◆ **WHAT YOU ARE ASKED TO DO**
Quote the lines of the material below, starting with the line that contains "### Namespaces" and continuing through the line that contains "### Type Aliases", including both of those lines.

EXTRACTED RECORDS START

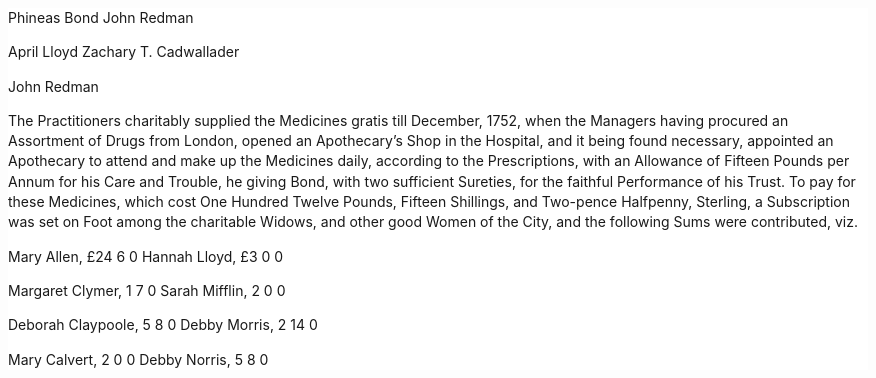 

Phineas Bond
  John Redman


April
Lloyd Zachary
T. Cadwallader



John Redman



The Practitioners charitably supplied the Medicines gratis till December, 1752, when the Managers having procured an Assortment of Drugs from London, opened an Apothecary’s Shop in the Hospital, and it being found necessary, appointed an Apothecary to attend and make up the Medicines daily, according to the Prescriptions, with an Allowance of Fifteen Pounds per Annum for his Care and Trouble, he giving Bond, with two sufficient Sureties, for the faithful Performance of his Trust. To pay for these Medicines, which cost One Hundred Twelve Pounds, Fifteen Shillings, and Two-pence Halfpenny, Sterling, a Subscription was set on Foot among the charitable Widows, and other good Women of the City, and the following Sums were contributed, viz.


Mary Allen,
£24
6
0
Hannah Lloyd,
£3
0
0


Margaret Clymer,
1
7
0
Sarah Mifflin,
2
0
0


Deborah Claypoole,
5
8
0
Debby Morris,
2
14
0


Mary Calvert,
2
0
0
Debby Norris,
5
8
0
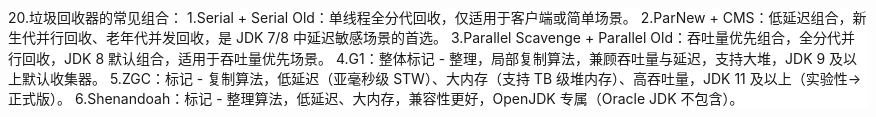 
20.垃圾回收器的常见组合：
        1.Serial + Serial Old：单线程全分代回收，仅适用于客户端或简单场景。
        2.ParNew + CMS：低延迟组合，新生代并行回收、老年代并发回收，是 JDK 7/8 中延迟敏感场景的首选。
        3.Parallel Scavenge + Parallel Old：吞吐量优先组合，全分代并行回收，JDK 8 默认组合，适用于吞吐量优先场景。
        4.G1：整体标记 - 整理，局部复制算法，兼顾吞吐量与延迟，支持大堆，JDK 9 及以上默认收集器。
        5.ZGC：标记 - 复制算法，低延迟（亚毫秒级 STW）、大内存（支持 TB 级堆内存）、高吞吐量，JDK 11 及以上（实验性→正式版）。
        6.Shenandoah：标记 - 整理算法，低延迟、大内存，兼容性更好，OpenJDK 专属（Oracle JDK 不包含）。

        
    

        
        

    
    

    
    

	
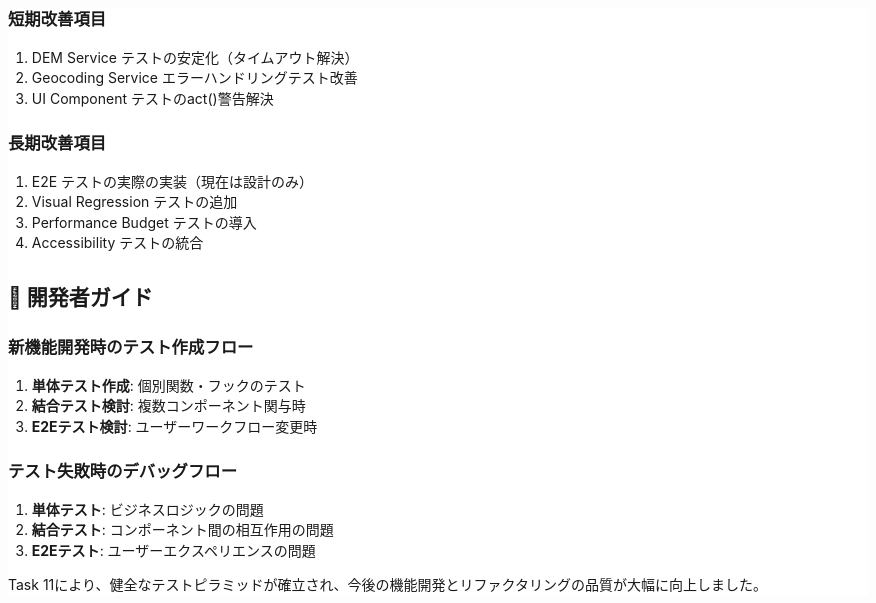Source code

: ### 短期改善項目
1. DEM Service テストの安定化（タイムアウト解決）
2. Geocoding Service エラーハンドリングテスト改善
3. UI Component テストのact()警告解決

### 長期改善項目
1. E2E テストの実際の実装（現在は設計のみ）
2. Visual Regression テストの追加
3. Performance Budget テストの導入
4. Accessibility テストの統合

## 📝 開発者ガイド

### 新機能開発時のテスト作成フロー
1. **単体テスト作成**: 個別関数・フックのテスト
2. **結合テスト検討**: 複数コンポーネント関与時
3. **E2Eテスト検討**: ユーザーワークフロー変更時

### テスト失敗時のデバッグフロー
1. **単体テスト**: ビジネスロジックの問題
2. **結合テスト**: コンポーネント間の相互作用の問題  
3. **E2Eテスト**: ユーザーエクスペリエンスの問題

Task 11により、健全なテストピラミッドが確立され、今後の機能開発とリファクタリングの品質が大幅に向上しました。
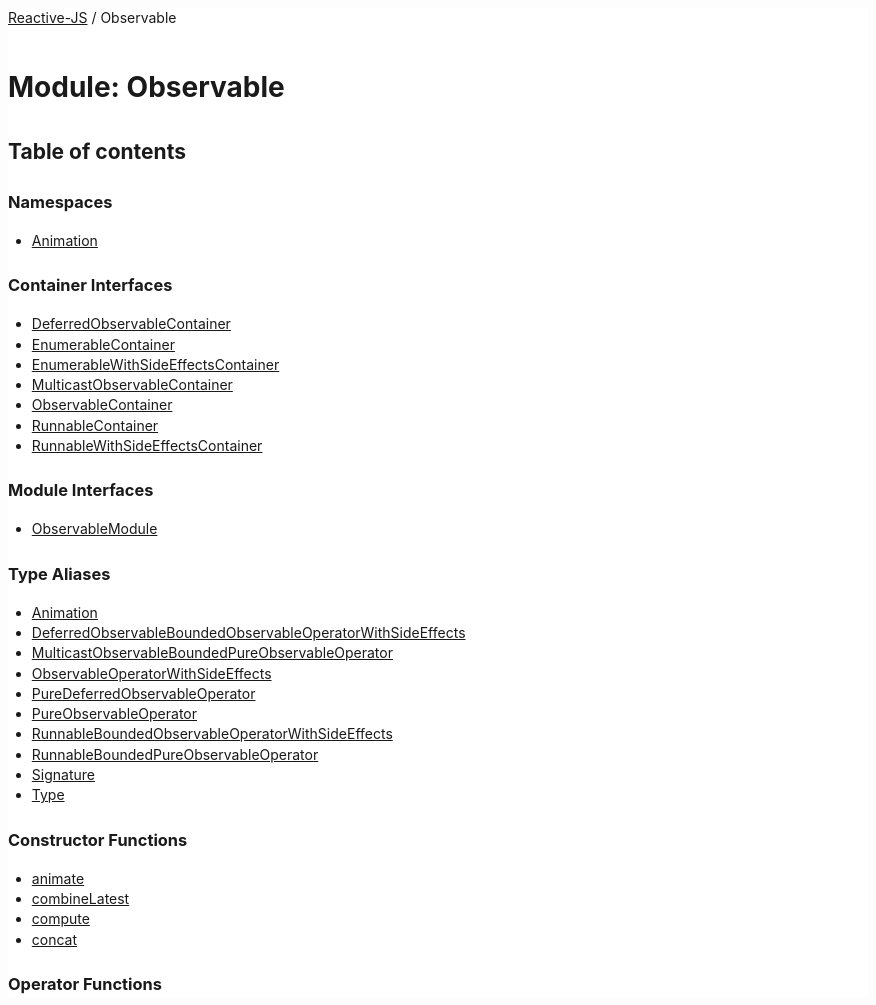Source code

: [Reactive-JS](../README.md) / Observable

# Module: Observable

## Table of contents

### Namespaces

- [Animation](Observable.Animation.md)

### Container Interfaces

- [DeferredObservableContainer](../interfaces/Observable.DeferredObservableContainer.md)
- [EnumerableContainer](../interfaces/Observable.EnumerableContainer.md)
- [EnumerableWithSideEffectsContainer](../interfaces/Observable.EnumerableWithSideEffectsContainer.md)
- [MulticastObservableContainer](../interfaces/Observable.MulticastObservableContainer.md)
- [ObservableContainer](../interfaces/Observable.ObservableContainer.md)
- [RunnableContainer](../interfaces/Observable.RunnableContainer.md)
- [RunnableWithSideEffectsContainer](../interfaces/Observable.RunnableWithSideEffectsContainer.md)

### Module Interfaces

- [ObservableModule](../interfaces/Observable.ObservableModule.md)

### Type Aliases

- [Animation](Observable.md#animation)
- [DeferredObservableBoundedObservableOperatorWithSideEffects](Observable.md#deferredobservableboundedobservableoperatorwithsideeffects)
- [MulticastObservableBoundedPureObservableOperator](Observable.md#multicastobservableboundedpureobservableoperator)
- [ObservableOperatorWithSideEffects](Observable.md#observableoperatorwithsideeffects)
- [PureDeferredObservableOperator](Observable.md#puredeferredobservableoperator)
- [PureObservableOperator](Observable.md#pureobservableoperator)
- [RunnableBoundedObservableOperatorWithSideEffects](Observable.md#runnableboundedobservableoperatorwithsideeffects)
- [RunnableBoundedPureObservableOperator](Observable.md#runnableboundedpureobservableoperator)
- [Signature](Observable.md#signature)
- [Type](Observable.md#type)

### Constructor Functions

- [animate](Observable.md#animate)
- [combineLatest](Observable.md#combinelatest)
- [compute](Observable.md#compute)
- [concat](Observable.md#concat)

### Operator Functions
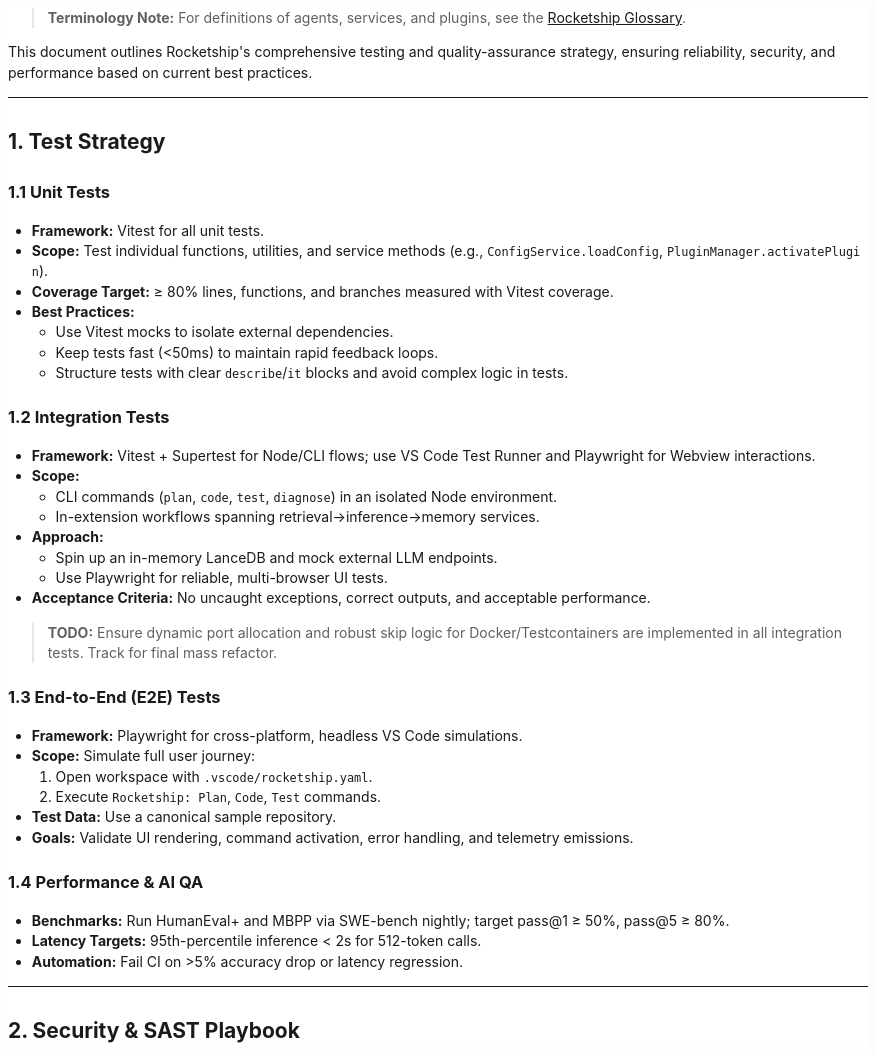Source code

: > **Terminology Note:** For definitions of agents, services, and plugins, see the [Rocketship Glossary](glossary.md).

This document outlines Rocketship's comprehensive testing and quality-assurance strategy, ensuring reliability, security, and performance based on current best practices.

---

## 1. Test Strategy

### 1.1 Unit Tests
- **Framework:** Vitest for all unit tests.
- **Scope:** Test individual functions, utilities, and service methods (e.g., `ConfigService.loadConfig`, `PluginManager.activatePlugin`).
- **Coverage Target:** ≥ 80% lines, functions, and branches measured with Vitest coverage.
- **Best Practices:**
  - Use Vitest mocks to isolate external dependencies.
  - Keep tests fast (<50ms) to maintain rapid feedback loops.
  - Structure tests with clear `describe`/`it` blocks and avoid complex logic in tests.

### 1.2 Integration Tests
- **Framework:** Vitest + Supertest for Node/CLI flows; use VS Code Test Runner and Playwright for Webview interactions.
- **Scope:**
  - CLI commands (`plan`, `code`, `test`, `diagnose`) in an isolated Node environment.
  - In-extension workflows spanning retrieval→inference→memory services.
- **Approach:**
  - Spin up an in-memory LanceDB and mock external LLM endpoints.
  - Use Playwright for reliable, multi-browser UI tests.
- **Acceptance Criteria:** No uncaught exceptions, correct outputs, and acceptable performance.
> **TODO:** Ensure dynamic port allocation and robust skip logic for Docker/Testcontainers are implemented in all integration tests. Track for final mass refactor.

### 1.3 End-to-End (E2E) Tests
- **Framework:** Playwright for cross-platform, headless VS Code simulations.
- **Scope:** Simulate full user journey:
  1. Open workspace with `.vscode/rocketship.yaml`.
  2. Execute `Rocketship: Plan`, `Code`, `Test` commands.
- **Test Data:** Use a canonical sample repository.
- **Goals:** Validate UI rendering, command activation, error handling, and telemetry emissions.

### 1.4 Performance & AI QA
- **Benchmarks:** Run HumanEval+ and MBPP via SWE-bench nightly; target pass@1 ≥ 50%, pass@5 ≥ 80%.
- **Latency Targets:** 95th-percentile inference < 2s for 512-token calls.
- **Automation:** Fail CI on >5% accuracy drop or latency regression.

---

## 2. Security & SAST Playbook
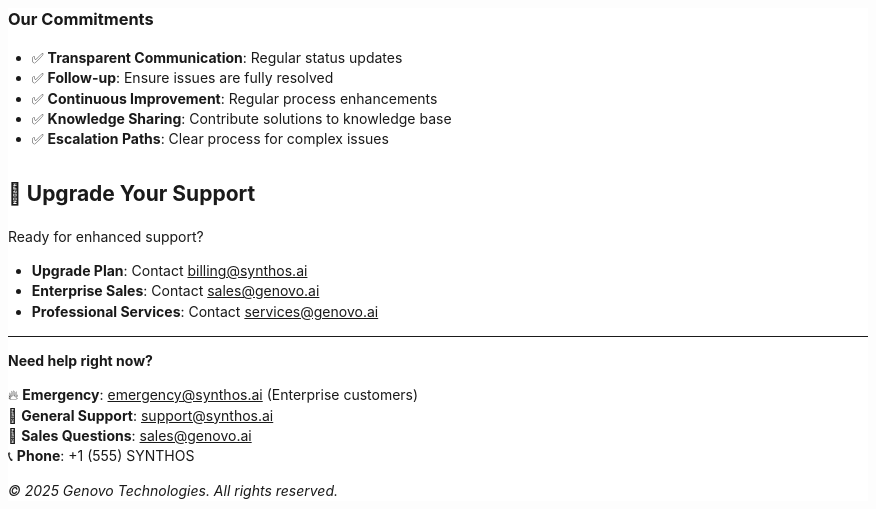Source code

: ### Our Commitments
- ✅ **Transparent Communication**: Regular status updates
- ✅ **Follow-up**: Ensure issues are fully resolved
- ✅ **Continuous Improvement**: Regular process enhancements
- ✅ **Knowledge Sharing**: Contribute solutions to knowledge base
- ✅ **Escalation Paths**: Clear process for complex issues

## 🎯 Upgrade Your Support

Ready for enhanced support? 

- **Upgrade Plan**: Contact billing@synthos.ai
- **Enterprise Sales**: Contact sales@genovo.ai
- **Professional Services**: Contact services@genovo.ai

---

**Need help right now?**

🔥 **Emergency**: emergency@synthos.ai (Enterprise customers)  
📧 **General Support**: support@synthos.ai  
💬 **Sales Questions**: sales@genovo.ai  
📞 **Phone**: +1 (555) SYNTHOS  

*© 2025 Genovo Technologies. All rights reserved.* 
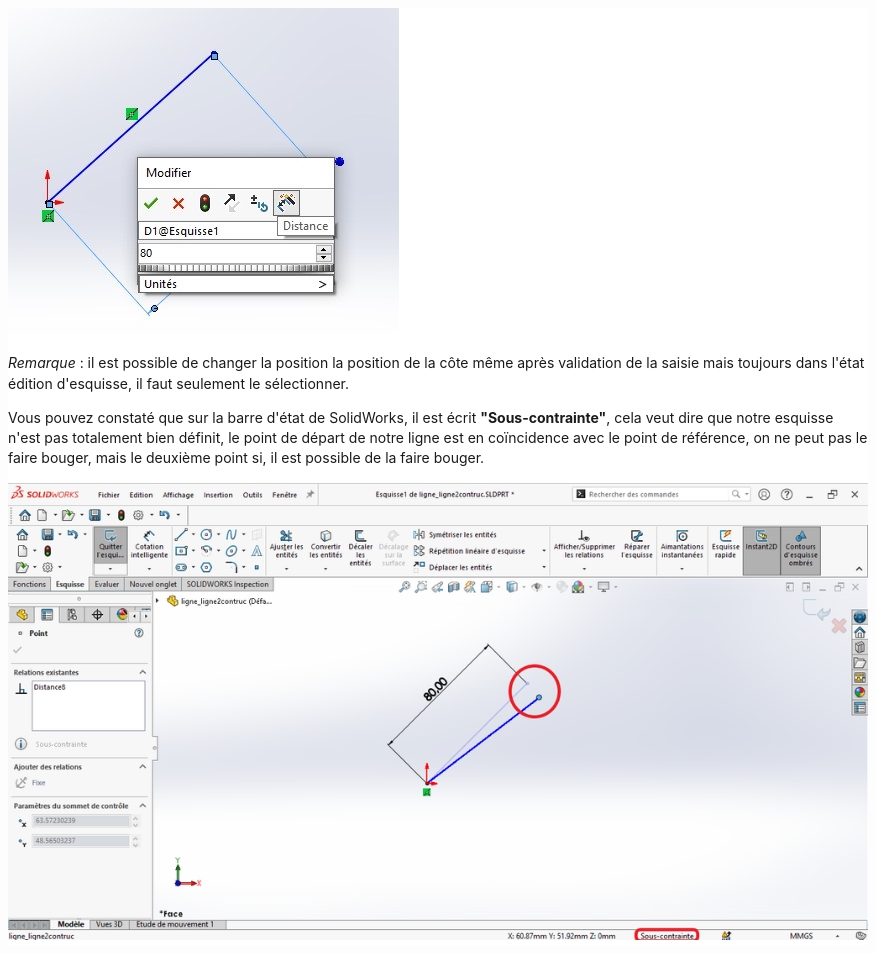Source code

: ![](../Attachements/cotation_valeur.jpg)



_Remarque_ : il est possible de changer la position la position de la côte même après validation de la saisie mais toujours dans l'état édition d'esquisse, il faut seulement le sélectionner.

Vous pouvez constaté que sur la barre d'état de SolidWorks, il est écrit **"Sous-contrainte"**, cela veut dire que notre esquisse n'est pas totalement bien définit, le point de départ de notre ligne est en coïncidence avec le point de référence, on ne peut pas le faire bouger, mais le deuxième point si, il est possible de la faire bouger. 

![](../Attachements/esquisse_sous_contrainte.png)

EXTRACTED RECORDS END

◆ **WRITTEN SOLUTION**
### Namespaces

- [Animation](Observable.Animation.md)

### Container Interfaces

- [DeferredObservableContainer](../interfaces/Observable.DeferredObservableContainer.md)
- [EnumerableContainer](../interfaces/Observable.EnumerableContainer.md)
- [EnumerableWithSideEffectsContainer](../interfaces/Observable.EnumerableWithSideEffectsContainer.md)
- [MulticastObservableContainer](../interfaces/Observable.MulticastObservableContainer.md)
- [ObservableContainer](../interfaces/Observable.ObservableContainer.md)
- [RunnableContainer](../interfaces/Observable.RunnableContainer.md)
- [RunnableWithSideEffectsContainer](../interfaces/Observable.RunnableWithSideEffectsContainer.md)

### Module Interfaces

- [ObservableModule](../interfaces/Observable.ObservableModule.md)

### Type Aliases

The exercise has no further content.